National Curriculum switching girls off IT

The education system was blamed for female apathy towards careers in IT at a government conference on Wednesday

The National Curriculum is preventing girls from succeeding in IT, education experts argued at a conference organised by the government on Wednesday.

Speakers at the "Women in IT" conference hosted by the Department of Trade and Industry (DTI) and Department for Education and Skills (DfES) agreed that the education system is to blame for female apathy towards IT. Teachers in computing argued that a change in curriculum is needed to alter the negative perception that girls have towards careers in the IT sector.

Inez Ware, advanced skills teacher at King Edmund School, claimed that government teaching standards are "hindering" IT opportunities for girls. "The National Curriculum doesn't work," she said. "It doesn't give enough time to ICT in schools -- computing has been described as taking up 5 percent of the timetable."
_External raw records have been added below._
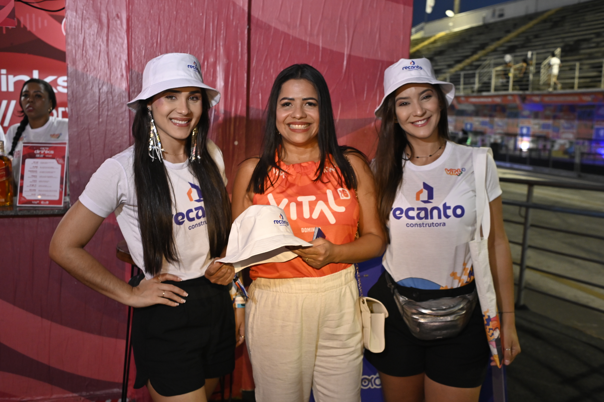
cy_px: 201
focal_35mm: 35
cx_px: 302
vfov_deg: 37.8
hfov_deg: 54.4
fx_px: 587
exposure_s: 1/125
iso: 2500
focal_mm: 35
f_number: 5
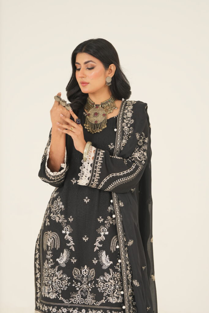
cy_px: 156
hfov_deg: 13.0
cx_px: 104
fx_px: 914
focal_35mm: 105
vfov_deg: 19.5
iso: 200
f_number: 5
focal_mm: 105
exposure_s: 1/250
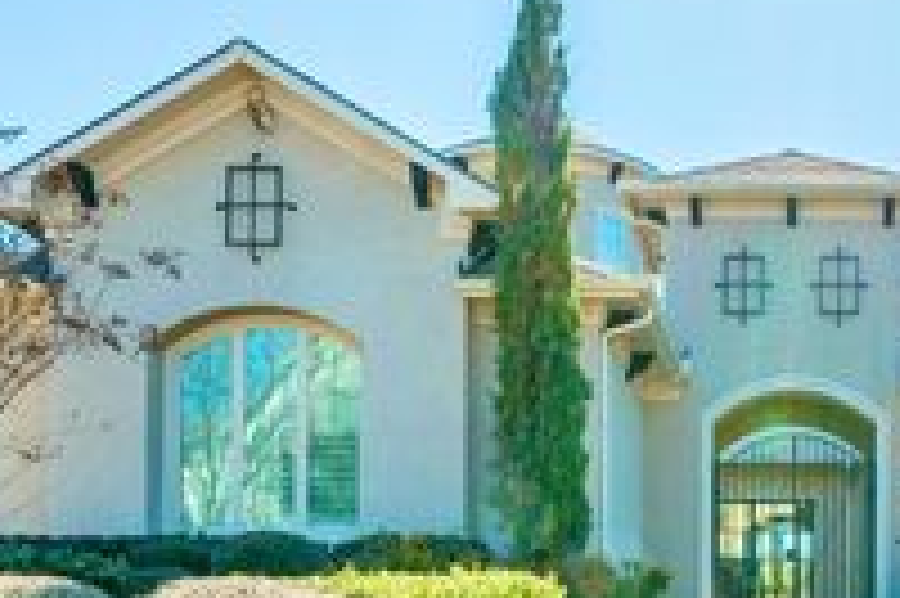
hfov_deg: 50.1
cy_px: 537
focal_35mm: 35
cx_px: 760
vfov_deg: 35.6
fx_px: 874
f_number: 11
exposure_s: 1/1250
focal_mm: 14
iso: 320
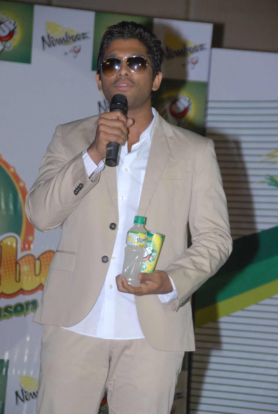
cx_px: 139
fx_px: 1816
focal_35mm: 158
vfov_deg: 13.0
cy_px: 207
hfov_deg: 8.8
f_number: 6.3
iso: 400
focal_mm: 105
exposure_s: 1/125
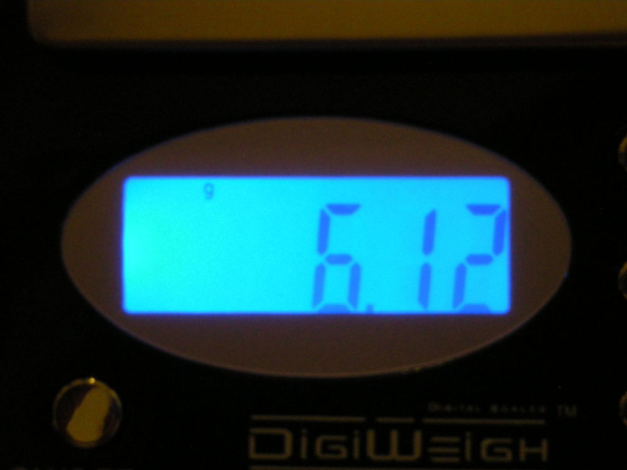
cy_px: 235
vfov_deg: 19.4
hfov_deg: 25.7
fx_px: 1377
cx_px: 314
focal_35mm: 76
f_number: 3.9
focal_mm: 12.3
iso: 400
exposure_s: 1/38.4
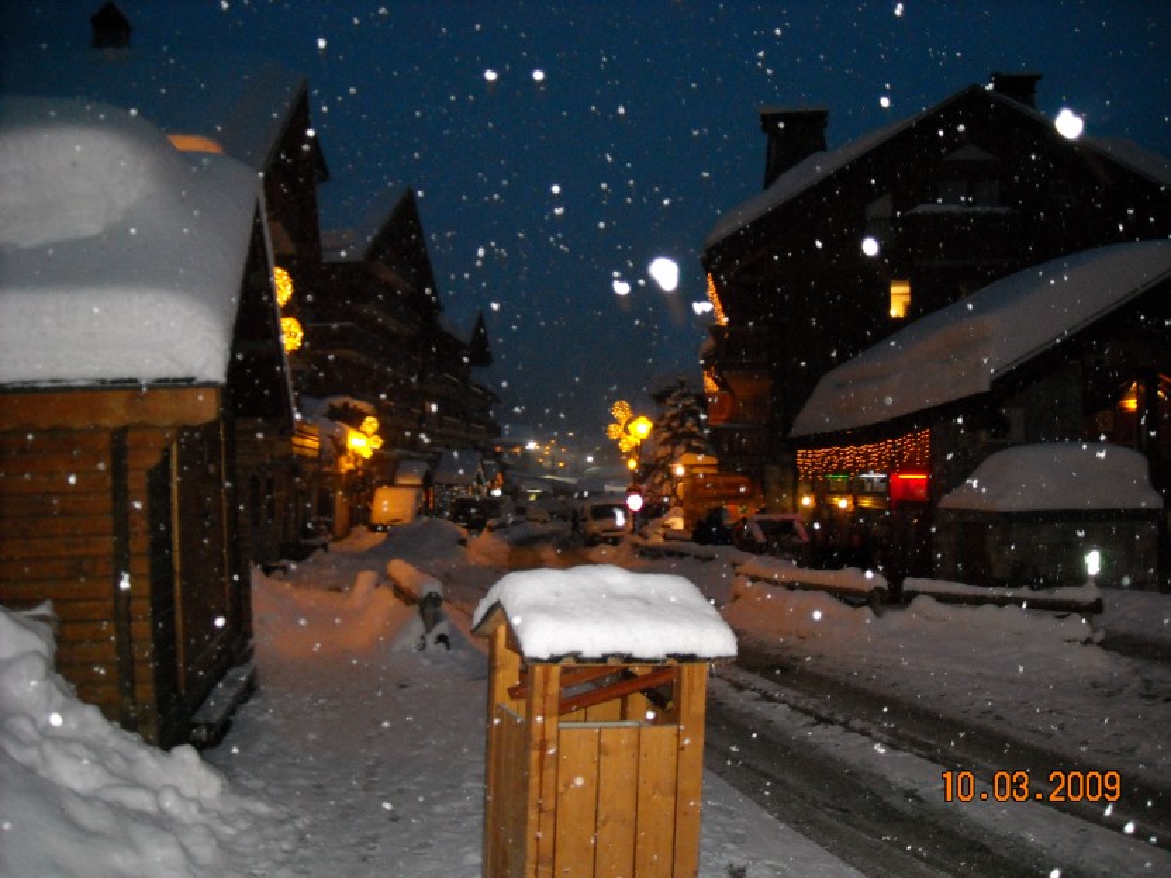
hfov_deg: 52.6
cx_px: 586
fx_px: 1184
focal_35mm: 35
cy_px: 439
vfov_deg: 40.7
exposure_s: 1/60
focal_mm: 5.7
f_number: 2.8
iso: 455
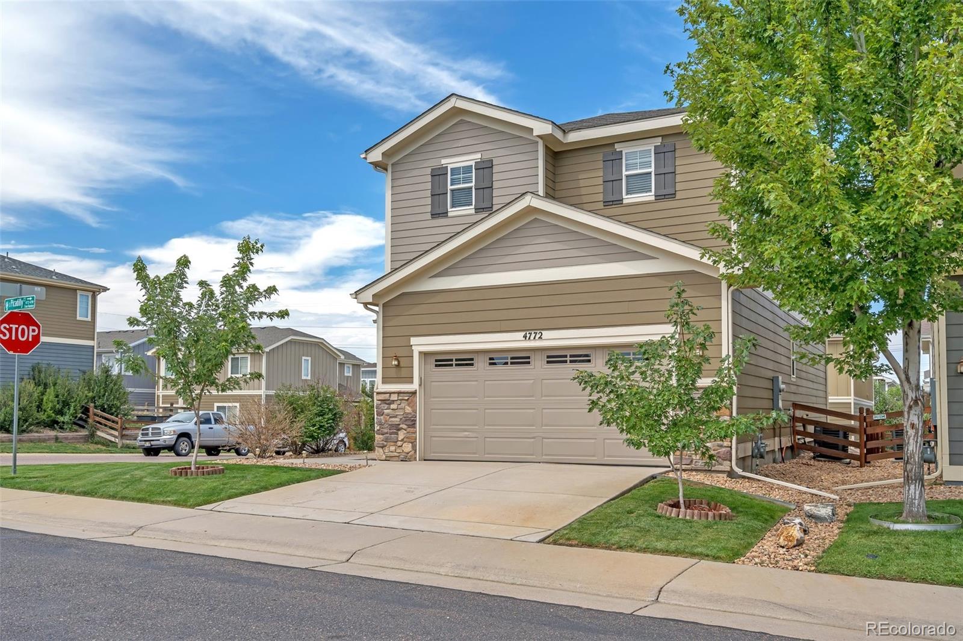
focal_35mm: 31
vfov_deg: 42.3
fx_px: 829
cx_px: 482
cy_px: 320
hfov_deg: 60.3
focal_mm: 31
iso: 100
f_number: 11
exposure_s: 1/125
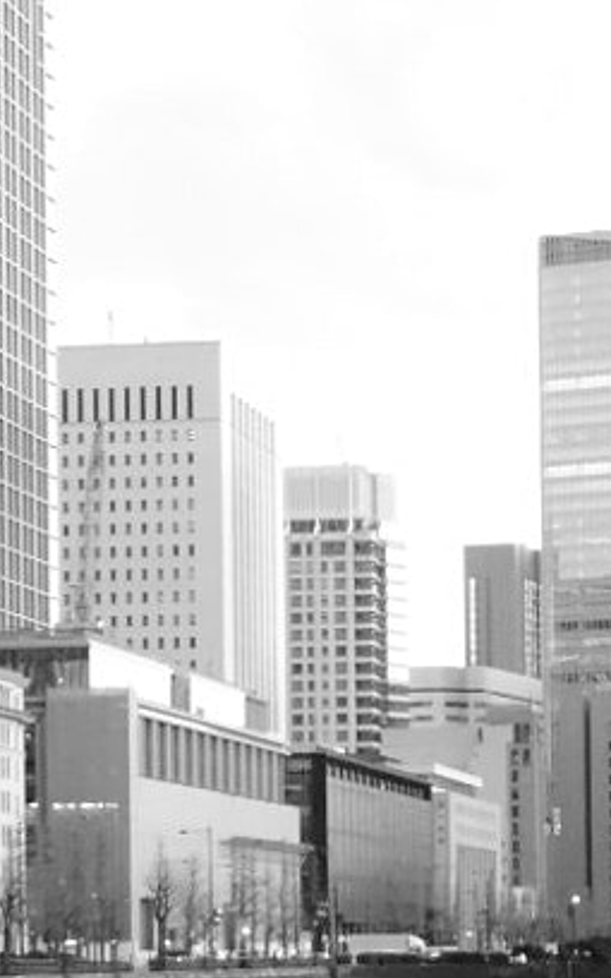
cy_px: 941
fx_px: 3837
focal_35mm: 144
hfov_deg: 9.1
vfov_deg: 14.3
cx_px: 527
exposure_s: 1/160
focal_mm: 24
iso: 6400
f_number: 13
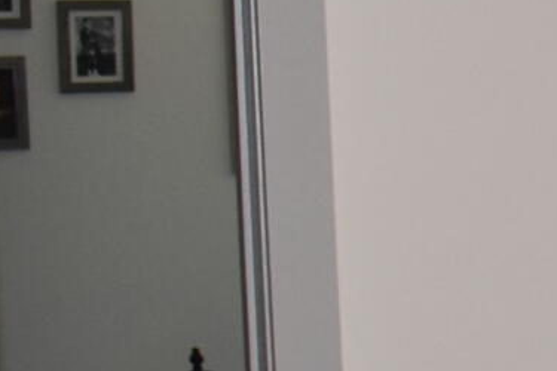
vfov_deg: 6.4
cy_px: 230
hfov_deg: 8.1
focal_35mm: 216
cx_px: 1675
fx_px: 3342
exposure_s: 1/80
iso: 800
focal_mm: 18
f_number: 4.5
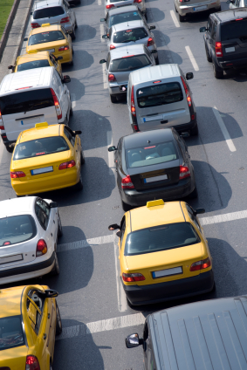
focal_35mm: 120
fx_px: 1234
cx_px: 124
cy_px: 185
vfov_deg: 17.1
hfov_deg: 11.4
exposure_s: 1/800
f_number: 4
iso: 100
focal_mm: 80
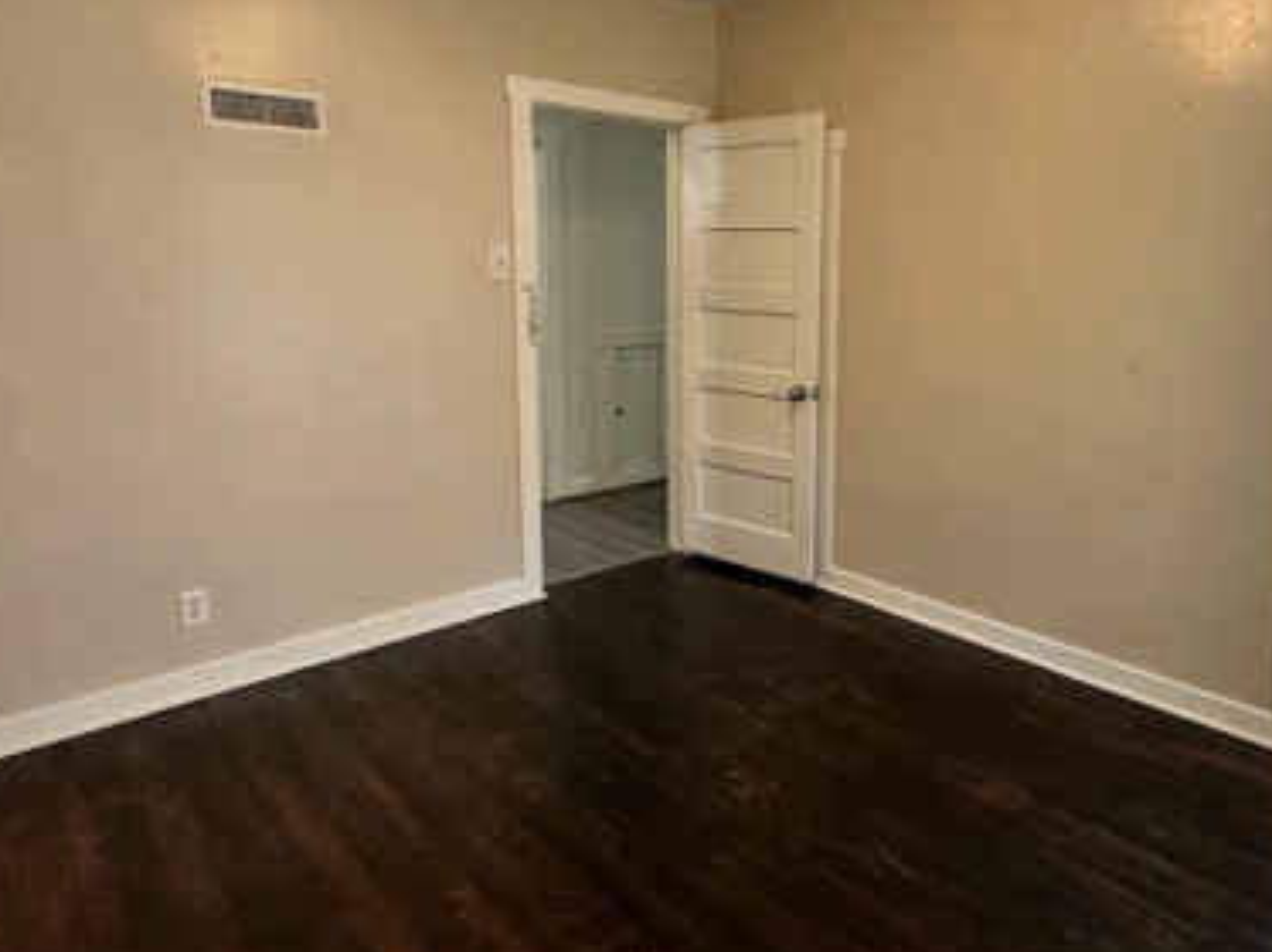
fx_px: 918
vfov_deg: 54.4
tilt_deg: -6.4
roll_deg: -1.4
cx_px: 811
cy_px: 381
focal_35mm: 25
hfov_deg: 68.1
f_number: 2.2
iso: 160
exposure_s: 1/60
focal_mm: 2.22
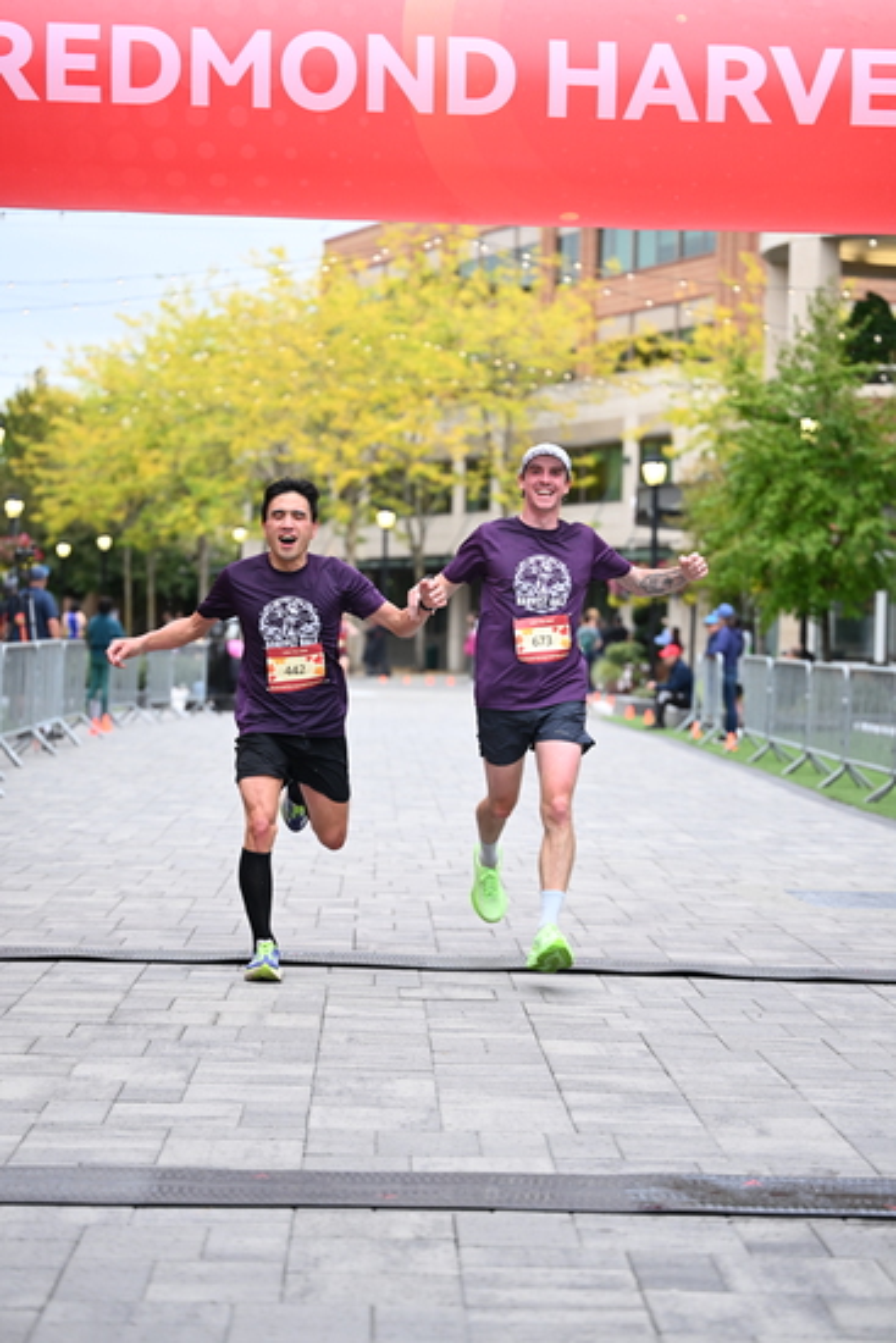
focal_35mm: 77
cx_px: 448
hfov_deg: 17.7
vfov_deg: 26.3
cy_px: 672
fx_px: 2873
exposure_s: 1/1250
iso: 1250
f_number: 2.8
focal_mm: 77
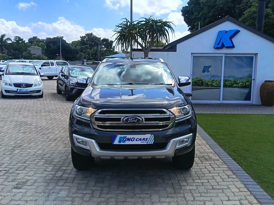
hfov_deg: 52.6
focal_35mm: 35
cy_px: 102
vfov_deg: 40.7
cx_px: 137
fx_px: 277
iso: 100
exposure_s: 1/640
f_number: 1.75
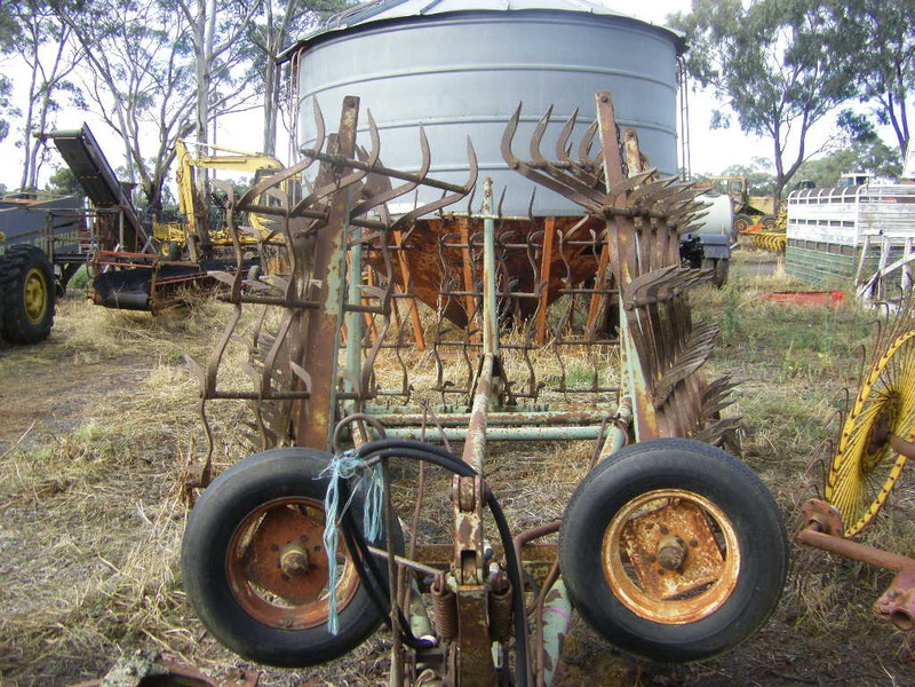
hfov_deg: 49.0
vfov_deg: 37.7
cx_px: 458
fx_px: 1004
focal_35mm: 38
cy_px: 344
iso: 64
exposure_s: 1/125
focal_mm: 6.3
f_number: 3.5
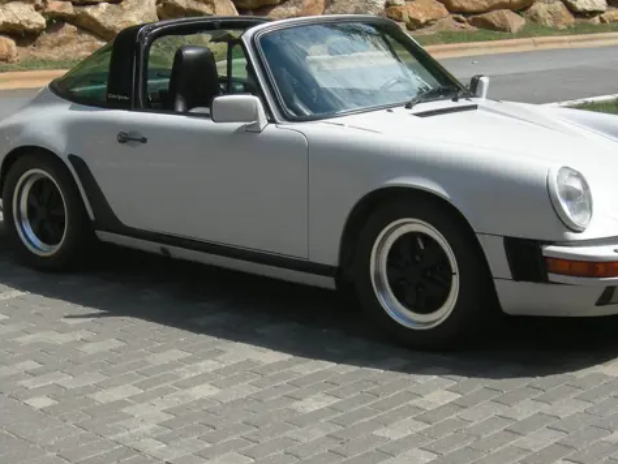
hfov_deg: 27.0
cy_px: 208
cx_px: 329
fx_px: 1286
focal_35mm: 72
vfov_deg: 20.5
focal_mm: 10.4
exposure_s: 1/222
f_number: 6.9
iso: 64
A shortage of teachers qualified to teach IT in schools has resulted in a government push for cross-curricular information and communications technology (ICT) learning. But according to Ware, this often results in computing skills being taught by substandard teachers who have the most available slots within their timetable. Such staff lack the expertise to ensure that girls and boys are receiving equal amounts of time on classroom PCs. "Cross-curricular ICT reinforces the gender bias," Ware argued.

Anne Cantelo, project director at e-skills NTO (the National Training Organisation for the Information Age), reinforced concerns that girls are being turned off IT at the early ages of 11-13. The secretary of state for trade and industry, Patricia Hewitt MP, also admitted that just one quarter of computer science graduates are female, while within the IT industry, just one in five professionals are women. "We need to make sure that schools have the right tools and teachers to help girls develop in IT," said Hewitt.

But according to Ware, the National Curriculum is failing to encourage girls to take up IT, as it does not take care to present the practical benefits of computing skills. "Teaching based on pushing through levels of achievement is not going to work with teaching girls IT," said Ware.

A representative of the DfES attending the conference accepted the points of criticism, but explained the need for maintaining consistency within the education system. "The curriculum needs to be kept under constant review -- but we want to avoid being criticised for tinkering too much," said Elizabeth Murray of the DfES.